Vertebrate gonad development and function
The gonad is essential for species propagation as it produces gametes and in vertebrate animals regulates sexual development. The vertebrate gonad is composed of the somatic support cells and the germ cells. Somatic cells function to: 1) regulate the development and maturation of gametes, 2) form the niche for the maintenance of the germline stem cells and 3) control sexual development by secreting sex hormones. Thus defects in development of the gonad result in disorders of sexual development and infertility.
The Draper lab uses the zebrafish as a model system to study vertebrate gonad formation and function. The zebrafish is an excellent model system as there are more similarities in the gonads of zebrafish and mammals than there are differences. For example, while the overall architectures of the zebrafish gonads differ from those of mammals, they share all of the same somatic cell types: Sertoli and Leydig cells in the testis and granulosa and theca cells in the ovary. In addition, it is known that in both mammals and teleost fish the interstitial cells (Leydig and theca) and the Sertoli and granulosa cells have a similar developmental origin. Finally, zebrafish have available a combination of excellent forward and reverse genetic tools, which together with the extra-uterine development of the animal, make it an ideal model for the study of gonad development. With appropriate reporter lines, the optical clarity of the animal during the time the gonad is developing makes it possible to observe the progression of gonad development in living animals. In addition, the recent advent of the TALEN and CRISPR/Cas9 genome editing systems make it now possible to rapidly produce loss-of-function alleles in any gene. We therefore have the technical ability to interrogate the role of any gene in gonad development and/or function.
Germline stem cells: We study mechanisms that regulate the development and function of germline stem cell (GSC) in zebrafish, with a main focus on female GSC. We have found that nanos3, which encodes an ortholog of the Drosophila germ cell-specific translational regulator Nanos, is required for the maintenance of GSC in the zebrafish ovary (Draper et al., 2007; Beer and Draper, 2013). We have also determined that nanos2 is expressed in germline stem cells in both males and females (Beer and Draper, 2013) and current work aims to determine the role of this gene in GSC specification and/or maintenance.

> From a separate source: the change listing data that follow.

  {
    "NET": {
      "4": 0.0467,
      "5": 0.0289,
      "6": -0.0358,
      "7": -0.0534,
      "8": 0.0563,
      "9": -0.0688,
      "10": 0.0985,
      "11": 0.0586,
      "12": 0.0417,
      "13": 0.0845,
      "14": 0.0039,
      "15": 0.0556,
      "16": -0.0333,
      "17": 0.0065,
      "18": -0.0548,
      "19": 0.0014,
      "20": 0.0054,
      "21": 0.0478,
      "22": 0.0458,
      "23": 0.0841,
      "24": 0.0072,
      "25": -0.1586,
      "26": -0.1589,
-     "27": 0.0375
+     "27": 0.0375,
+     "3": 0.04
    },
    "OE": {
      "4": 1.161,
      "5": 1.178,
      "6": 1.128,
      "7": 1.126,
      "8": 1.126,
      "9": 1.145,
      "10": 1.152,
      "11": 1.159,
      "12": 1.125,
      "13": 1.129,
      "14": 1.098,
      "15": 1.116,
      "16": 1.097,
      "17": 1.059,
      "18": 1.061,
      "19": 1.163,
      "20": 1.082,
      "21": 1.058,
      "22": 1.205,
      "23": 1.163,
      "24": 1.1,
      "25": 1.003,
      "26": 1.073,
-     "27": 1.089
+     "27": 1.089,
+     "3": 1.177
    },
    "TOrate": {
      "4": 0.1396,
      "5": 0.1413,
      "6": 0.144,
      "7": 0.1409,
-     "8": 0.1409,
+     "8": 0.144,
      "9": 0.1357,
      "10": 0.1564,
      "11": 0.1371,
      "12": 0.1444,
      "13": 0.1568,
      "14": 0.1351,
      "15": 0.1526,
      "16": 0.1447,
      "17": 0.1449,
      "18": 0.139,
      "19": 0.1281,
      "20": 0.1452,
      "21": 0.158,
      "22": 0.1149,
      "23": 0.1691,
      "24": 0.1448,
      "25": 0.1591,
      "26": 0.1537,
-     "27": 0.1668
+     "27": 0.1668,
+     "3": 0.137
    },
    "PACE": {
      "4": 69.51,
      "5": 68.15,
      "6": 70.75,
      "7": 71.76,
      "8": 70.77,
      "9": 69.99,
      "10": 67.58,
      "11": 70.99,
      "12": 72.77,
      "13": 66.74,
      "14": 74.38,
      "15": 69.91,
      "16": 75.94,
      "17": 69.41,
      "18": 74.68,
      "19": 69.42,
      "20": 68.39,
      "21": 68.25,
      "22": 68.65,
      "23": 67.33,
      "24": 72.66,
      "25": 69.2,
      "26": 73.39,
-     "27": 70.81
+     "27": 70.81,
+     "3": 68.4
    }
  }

Somatic gonad development: Development of the vertebrate somatic gonad occurs in three phases: 1) initiation, 2) growth of a sexually indifferent gonad, and 3) sexual differentiation of the gonad. The mechanisms mediating the development of the somatic gonad during the transition from the sexually indifferent state to a sex-specified state are fairly well defined. By contrast, far less is known about the mechanisms that regulate the formation and growth of the undifferentiated gonad primordium. We have recently discovered that mutations in fgf24 affect this early stage of gonad development. Unlike most other genes previously defined to function in vertebrate gonad development, the fgf24 defect appears limited to the gonad compartment and does not disrupt other urogenital-derived organs.
Sex determination and maintenance: The mechanism by which zebrafish determine their sex is largely not known. Several studies have discovered that germ cell, and in particular oocytes, play an active role in sex determination. During normal development, all animals initially produce oocytes between 15-25 days post-fertilization, and animals that cannot produce oocytes, due to mutation, develop exclusively as males. These and other results have led to the hypothesis that the oocytes produce a signal that stabilizes female development if a threshold level is produced. While zebrafish do not normally switch sex as adults, our lab has recently discovered that maintenance of the adult female sexual phenotype is an active process that, similar to primary sex determination, requires a signaling from oocytes, as reduction of oocyte numbers in an adult female can result in female-to-male sex reversal (Dranow et al., 2013). Our current research is focused on determining what signal(s) is produced by the germ cells and how it influences the developmental state of the somatic gonad.